# Songs That Inspire You



## LearningToFly (Jun 7, 2010)

What are some songs that inspire you, motivate you, give you hope, etc.

I'll go first,

"Where the Streets have no Name" - U2
"Butterflies and Hurricanes" - Muse
"Learn to Fly" - Foo Fighters

among others


----------



## Sunshine009 (Sep 21, 2008)




----------



## defoe (Jan 31, 2010)




----------



## Anytime (Jun 3, 2010)




----------



## silverfish (Sep 18, 2009)

Hard by Rihanna - great song!
All the above - also great! =)


----------



## bbarn (Dec 22, 2007)

Glee/Journey - Don't stop believing


----------



## PickaxeMellie (Jan 22, 2010)

Animal Collective's "In the Flowers" 
The Flaming Lips' "Race for the Prize"
The Octopus Project's "Bees Bein' Strugglin'"
Sonic Youth's "Diamond Sea"
Radiohead's "Weird Fishes/Arpeggi"
Air's "Surfing on a Rocket"
Ted Leo & the Pharmacists' "The Mighty Sparrow"
Black Moth Super Rainbow's "I Think It Is Beautiful That You Are 256 Colors Too"
Fever Ray's "When I Grow Up"
Mojo Nixon & Skid Roper's "This Land Is Your Land"
Kennedy's "Karate"
The Mountain Goats' "This Year"

I could do this all day.


----------



## PickaxeMellie (Jan 22, 2010)

@Sunshine - I've always loved "Learning to Fly"! Good choice!


----------



## shyguydan222 (Nov 1, 2008)

Journey- Don't Stop Believing
Our Lady Peace- Life
Enigma- Return to Innocence 
Foo Figthers (of course) Learn to Fly
Jordin Sparks- One Step at a Time


----------



## KumagoroBeam (Sep 15, 2008)

All-American Rejects - Move Along 
Kid Cudi - Up Up And Away 
The Mad Capsule Markets - Fly High 
Tegan and Sara - Proud 
Nine Inch Nails - My Violent Heart
Yellowcard - Believe


----------



## Jaynie (Jun 7, 2010)

Oddly enough, Life On Mars by David Bowie.
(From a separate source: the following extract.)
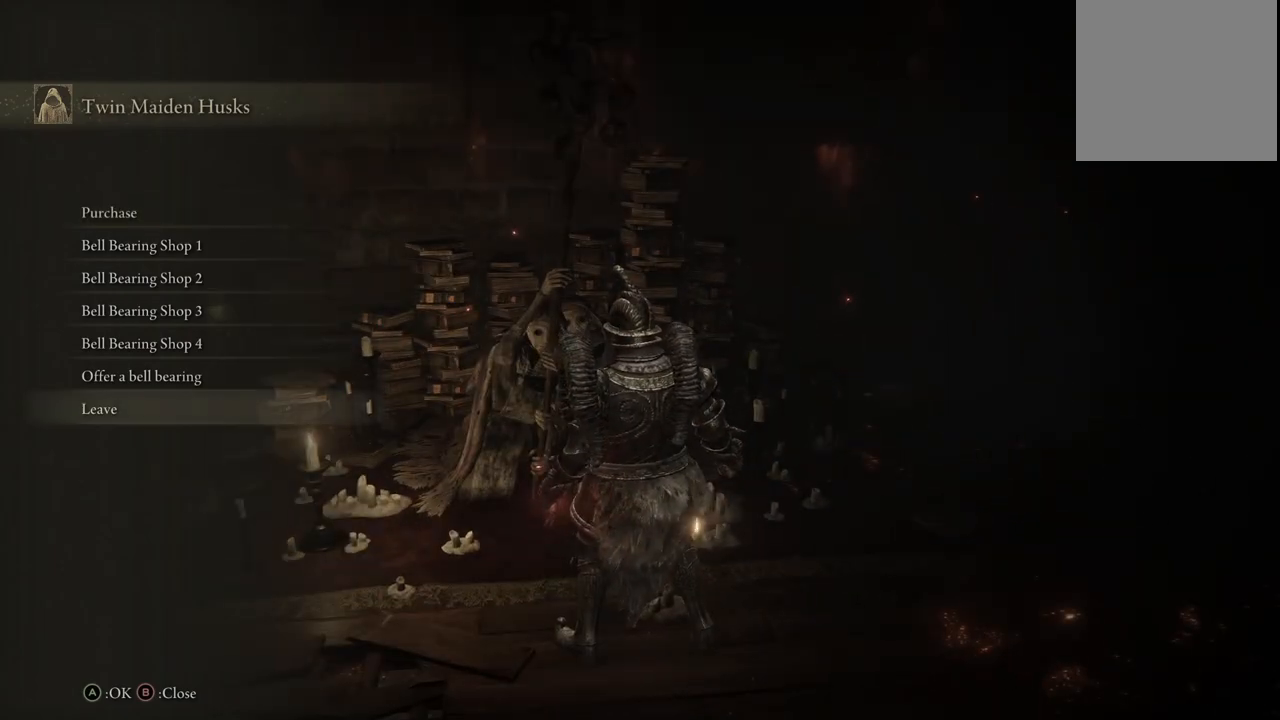
{"buttons": [], "left_stick": "center", "right_stick": "center", "events": [[100, "DPAD_UP", "down"], [167, "DPAD_UP", "up"]]}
It's not actually the lyrics (at all) but for some reason I feel much stronger and more capable when I've just listened to it at loud volume. Actually, I feel the same about Ziggy Stardust. :S

I would also second "Learning to Fly", but not much else of Pink Floyd's music. I mean, I love them, but lyrics-wise it's in a "jeez, this song about war is very depressing" sort of way.


----------



## Jaz (Jun 13, 2010)

Some of The songs that lift me up when I'm down are:

Watch me Shine- Vanessa Carlton 
Just like you- Three Day's Grace
Hero- Nickleback
Famous last words- My chemical Romance
The Middle- Jimmy Eat World
Unwritten- Natasha Bedingfield


----------



## Trek (Apr 12, 2010)

This one does it for me. (I'll post lyrics with it too because it's sung in English/Jamaican Patois with a heavy Jamaican accent so if you're not familiar with it- you might not be able to understand it.)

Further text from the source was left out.